Esteemed readers (all seven of you),
I hereby promise not to be-moan the ‘process’ of writing novels in the lame manner of “my 1079th draft is giving me a headache” ever again. I also pledge to tattoo upon my knuckles no one cares if I am even tempted.
Nor will I whinge about the folly of writing with small babies and sleep deprivation even if I am so delirious with said deprivation most of the time I can’t see the edges of things and I permanently hear whistling in my ears. Repeat: no one cares.

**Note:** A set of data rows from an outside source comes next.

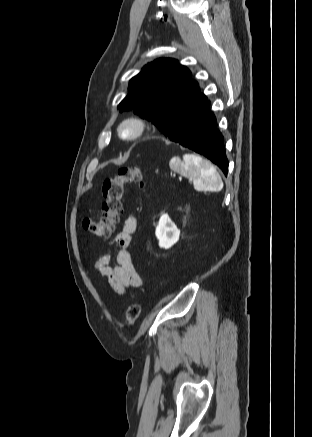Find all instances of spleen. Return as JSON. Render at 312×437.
Masks as SVG:
<instances>
[{"instance_id":"spleen-1","label":"spleen","mask_w":312,"mask_h":437,"mask_svg":"<svg viewBox=\"0 0 312 437\" xmlns=\"http://www.w3.org/2000/svg\"><path fill=\"white\" fill-rule=\"evenodd\" d=\"M169 166L171 169L193 179L194 185L203 190L218 192L223 188V181L216 168L200 156L185 154L183 160L173 157Z\"/></svg>"}]
</instances>
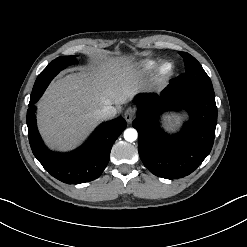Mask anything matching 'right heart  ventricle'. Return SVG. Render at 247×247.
Masks as SVG:
<instances>
[{"instance_id":"e07e8e85","label":"right heart ventricle","mask_w":247,"mask_h":247,"mask_svg":"<svg viewBox=\"0 0 247 247\" xmlns=\"http://www.w3.org/2000/svg\"><path fill=\"white\" fill-rule=\"evenodd\" d=\"M159 64L158 60L155 59H145L141 61L138 65V68L143 73H150L152 72Z\"/></svg>"}]
</instances>
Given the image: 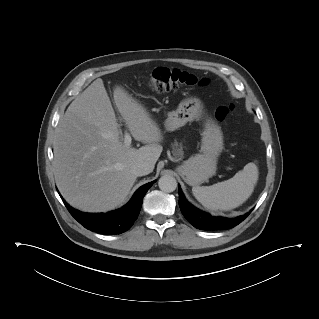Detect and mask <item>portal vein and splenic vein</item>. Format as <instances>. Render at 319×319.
<instances>
[{
    "label": "portal vein and splenic vein",
    "instance_id": "18ae733b",
    "mask_svg": "<svg viewBox=\"0 0 319 319\" xmlns=\"http://www.w3.org/2000/svg\"><path fill=\"white\" fill-rule=\"evenodd\" d=\"M131 140H132V138H131L130 134L126 132V133L124 134V144H125L126 146H130Z\"/></svg>",
    "mask_w": 319,
    "mask_h": 319
}]
</instances>
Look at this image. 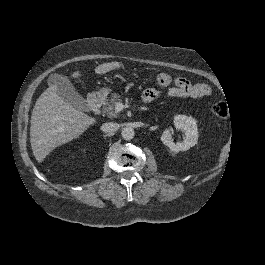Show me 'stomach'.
I'll return each mask as SVG.
<instances>
[{
  "label": "stomach",
  "mask_w": 265,
  "mask_h": 265,
  "mask_svg": "<svg viewBox=\"0 0 265 265\" xmlns=\"http://www.w3.org/2000/svg\"><path fill=\"white\" fill-rule=\"evenodd\" d=\"M109 91H110V89H108V88H102V89L100 90L99 94L105 96V95H107V94L109 93Z\"/></svg>",
  "instance_id": "stomach-1"
}]
</instances>
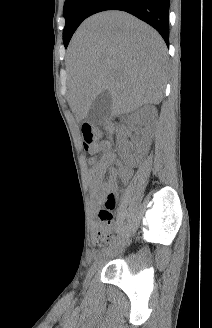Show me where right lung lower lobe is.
Masks as SVG:
<instances>
[{
	"mask_svg": "<svg viewBox=\"0 0 212 328\" xmlns=\"http://www.w3.org/2000/svg\"><path fill=\"white\" fill-rule=\"evenodd\" d=\"M170 0H96L88 17L106 10L128 12L154 27L169 45Z\"/></svg>",
	"mask_w": 212,
	"mask_h": 328,
	"instance_id": "obj_1",
	"label": "right lung lower lobe"
}]
</instances>
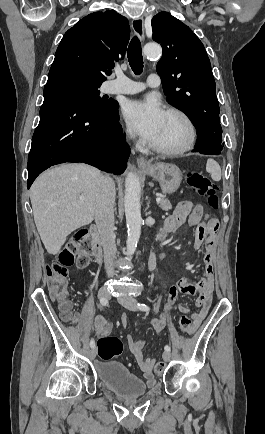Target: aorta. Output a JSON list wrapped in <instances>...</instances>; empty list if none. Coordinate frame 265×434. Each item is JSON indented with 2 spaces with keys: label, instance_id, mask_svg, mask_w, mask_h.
<instances>
[{
  "label": "aorta",
  "instance_id": "obj_1",
  "mask_svg": "<svg viewBox=\"0 0 265 434\" xmlns=\"http://www.w3.org/2000/svg\"><path fill=\"white\" fill-rule=\"evenodd\" d=\"M144 56H149V58H154L161 54V48L157 44H146L143 48ZM140 182L139 178L133 174V172H128L125 180V196H124V208L127 224V256H133L137 244L139 242L141 234V212H140Z\"/></svg>",
  "mask_w": 265,
  "mask_h": 434
}]
</instances>
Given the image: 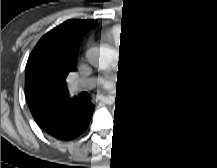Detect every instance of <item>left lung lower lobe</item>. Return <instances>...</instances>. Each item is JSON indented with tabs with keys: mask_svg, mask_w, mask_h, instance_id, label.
Instances as JSON below:
<instances>
[{
	"mask_svg": "<svg viewBox=\"0 0 217 168\" xmlns=\"http://www.w3.org/2000/svg\"><path fill=\"white\" fill-rule=\"evenodd\" d=\"M178 109L149 100L143 113L134 112L122 123V129L130 136L139 139H155L172 125Z\"/></svg>",
	"mask_w": 217,
	"mask_h": 168,
	"instance_id": "left-lung-lower-lobe-1",
	"label": "left lung lower lobe"
}]
</instances>
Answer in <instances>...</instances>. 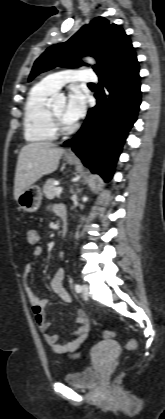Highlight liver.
<instances>
[{"mask_svg": "<svg viewBox=\"0 0 165 419\" xmlns=\"http://www.w3.org/2000/svg\"><path fill=\"white\" fill-rule=\"evenodd\" d=\"M65 150L50 142H35L25 145L18 156L14 198L27 187L33 185L44 175L57 170L59 160Z\"/></svg>", "mask_w": 165, "mask_h": 419, "instance_id": "obj_1", "label": "liver"}]
</instances>
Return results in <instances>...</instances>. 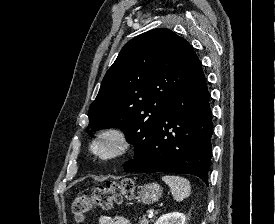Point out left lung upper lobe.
Returning a JSON list of instances; mask_svg holds the SVG:
<instances>
[{
  "instance_id": "1",
  "label": "left lung upper lobe",
  "mask_w": 275,
  "mask_h": 224,
  "mask_svg": "<svg viewBox=\"0 0 275 224\" xmlns=\"http://www.w3.org/2000/svg\"><path fill=\"white\" fill-rule=\"evenodd\" d=\"M200 67L191 45L169 29H153L133 38L103 78L89 108V127L94 131L121 128L137 155L177 93Z\"/></svg>"
}]
</instances>
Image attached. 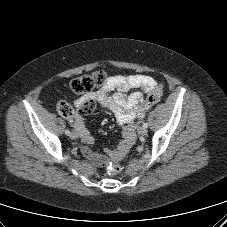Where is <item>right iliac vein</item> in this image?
Wrapping results in <instances>:
<instances>
[{
    "mask_svg": "<svg viewBox=\"0 0 227 227\" xmlns=\"http://www.w3.org/2000/svg\"><path fill=\"white\" fill-rule=\"evenodd\" d=\"M78 132L76 130H73L71 133H70V137L71 139H77L78 138Z\"/></svg>",
    "mask_w": 227,
    "mask_h": 227,
    "instance_id": "right-iliac-vein-1",
    "label": "right iliac vein"
}]
</instances>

Nor will I itemise the intricate details of the publishing process and my own little journey through it, although it is undeniably exciting to see the UK cover and the US cover (both beautiful, both so different) and sense the wheels of the publisher-machinery beginning to grind and know that out of a million word documents, finally, a tangible thing will soon exist. With acknowledgement pages* and blurbs and suchlike.

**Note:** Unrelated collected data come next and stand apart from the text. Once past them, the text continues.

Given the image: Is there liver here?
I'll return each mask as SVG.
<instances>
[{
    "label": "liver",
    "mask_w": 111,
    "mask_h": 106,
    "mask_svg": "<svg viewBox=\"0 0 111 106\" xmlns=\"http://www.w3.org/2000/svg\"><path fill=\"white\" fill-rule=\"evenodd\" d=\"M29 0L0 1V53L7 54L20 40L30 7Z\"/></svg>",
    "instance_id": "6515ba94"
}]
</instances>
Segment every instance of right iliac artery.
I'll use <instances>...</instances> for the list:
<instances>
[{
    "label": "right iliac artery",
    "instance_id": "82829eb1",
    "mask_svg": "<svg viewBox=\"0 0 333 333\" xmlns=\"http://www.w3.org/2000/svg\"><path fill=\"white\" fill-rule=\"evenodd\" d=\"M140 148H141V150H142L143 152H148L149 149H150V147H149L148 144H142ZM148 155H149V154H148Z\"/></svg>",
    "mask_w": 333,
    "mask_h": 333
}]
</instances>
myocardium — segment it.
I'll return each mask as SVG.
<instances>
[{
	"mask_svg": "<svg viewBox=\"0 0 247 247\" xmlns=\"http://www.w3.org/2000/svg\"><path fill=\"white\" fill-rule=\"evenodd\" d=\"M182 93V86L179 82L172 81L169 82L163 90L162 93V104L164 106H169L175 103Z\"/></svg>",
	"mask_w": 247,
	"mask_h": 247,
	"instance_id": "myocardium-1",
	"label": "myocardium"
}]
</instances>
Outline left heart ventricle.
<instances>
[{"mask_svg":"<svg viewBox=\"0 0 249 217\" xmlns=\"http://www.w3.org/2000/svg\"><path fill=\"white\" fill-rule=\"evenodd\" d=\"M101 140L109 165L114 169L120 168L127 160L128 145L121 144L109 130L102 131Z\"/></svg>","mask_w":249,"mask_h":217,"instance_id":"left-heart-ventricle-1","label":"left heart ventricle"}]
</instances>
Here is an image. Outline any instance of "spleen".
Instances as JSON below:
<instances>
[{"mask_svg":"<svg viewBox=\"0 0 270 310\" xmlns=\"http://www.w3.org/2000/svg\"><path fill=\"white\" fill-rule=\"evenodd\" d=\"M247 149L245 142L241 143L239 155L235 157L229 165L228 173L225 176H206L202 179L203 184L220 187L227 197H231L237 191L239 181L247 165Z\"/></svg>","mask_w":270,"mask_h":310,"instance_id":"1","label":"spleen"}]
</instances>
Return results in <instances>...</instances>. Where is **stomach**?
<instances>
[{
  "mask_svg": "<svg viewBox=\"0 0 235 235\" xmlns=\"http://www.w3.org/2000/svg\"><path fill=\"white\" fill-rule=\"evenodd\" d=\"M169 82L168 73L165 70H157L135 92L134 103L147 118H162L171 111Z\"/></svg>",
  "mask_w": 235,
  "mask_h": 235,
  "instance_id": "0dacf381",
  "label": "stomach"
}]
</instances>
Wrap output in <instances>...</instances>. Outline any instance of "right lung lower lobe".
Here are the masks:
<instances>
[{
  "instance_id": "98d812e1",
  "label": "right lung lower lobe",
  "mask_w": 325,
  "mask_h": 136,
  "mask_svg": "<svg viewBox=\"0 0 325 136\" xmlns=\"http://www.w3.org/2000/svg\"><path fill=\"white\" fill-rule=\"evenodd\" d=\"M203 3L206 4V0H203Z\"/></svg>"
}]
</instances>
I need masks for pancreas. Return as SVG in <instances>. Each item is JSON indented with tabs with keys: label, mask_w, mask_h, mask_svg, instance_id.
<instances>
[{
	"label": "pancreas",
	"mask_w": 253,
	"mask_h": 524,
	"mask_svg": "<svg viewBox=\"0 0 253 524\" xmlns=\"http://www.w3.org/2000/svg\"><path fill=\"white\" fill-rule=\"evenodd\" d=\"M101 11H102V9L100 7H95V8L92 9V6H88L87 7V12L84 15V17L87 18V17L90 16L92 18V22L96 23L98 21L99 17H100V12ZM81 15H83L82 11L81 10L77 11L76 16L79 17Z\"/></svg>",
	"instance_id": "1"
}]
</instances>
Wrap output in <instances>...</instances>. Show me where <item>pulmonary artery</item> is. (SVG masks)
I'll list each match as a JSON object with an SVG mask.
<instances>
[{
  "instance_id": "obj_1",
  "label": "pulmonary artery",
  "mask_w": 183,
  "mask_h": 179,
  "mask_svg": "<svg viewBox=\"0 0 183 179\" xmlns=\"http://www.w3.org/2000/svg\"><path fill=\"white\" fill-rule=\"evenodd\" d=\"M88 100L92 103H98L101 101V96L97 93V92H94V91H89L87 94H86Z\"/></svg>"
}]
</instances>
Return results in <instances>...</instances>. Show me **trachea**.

I shall never again absolutely never note my own personal ‘process’ regarding the writing of Book2 because we all know that it involves elements of OCD and personal neuroses that are best not shared.
I shall keep my tweet-reading to a minimum to stave off the holy terrors at the thought of my book being launched on to the murky seas and I shall work furiously on thickening up my idiotically thin skin.
I shall be (and am) grateful to fellow-writers for their kindness, support and advice; and grateful to readers who are angels and editors who are saints (or maybe that’s the other way round?).
As I am currently undergoing an intense bout of Virginia Woolf reading I’ll quote Lorna Sage’s introduction to The Voyage Out: “The novel of beginning on the world is a rite of passage, an odyssey of sorts. It is where you ‘find your bearings as a writer’… Woolf… wanted to shrink England and get English life into a new perspective.”
I shall also try not to think about this, from the same introduction: “Few literary debuts have been more fraught with self-doubt, self-consciousness, ambition and dread”. And certainly not this: “work on the novel was interrupted by her collapses into despair and deulsions, and was also interwoven with them. Her reworkings, additions, and suppressions reveal a colossal anxiety, and an equally obsessive determination to continue at all costs.’
*Nor will I let it be known that I have been writing my acknowledgement page in my head since I was six. What a loser.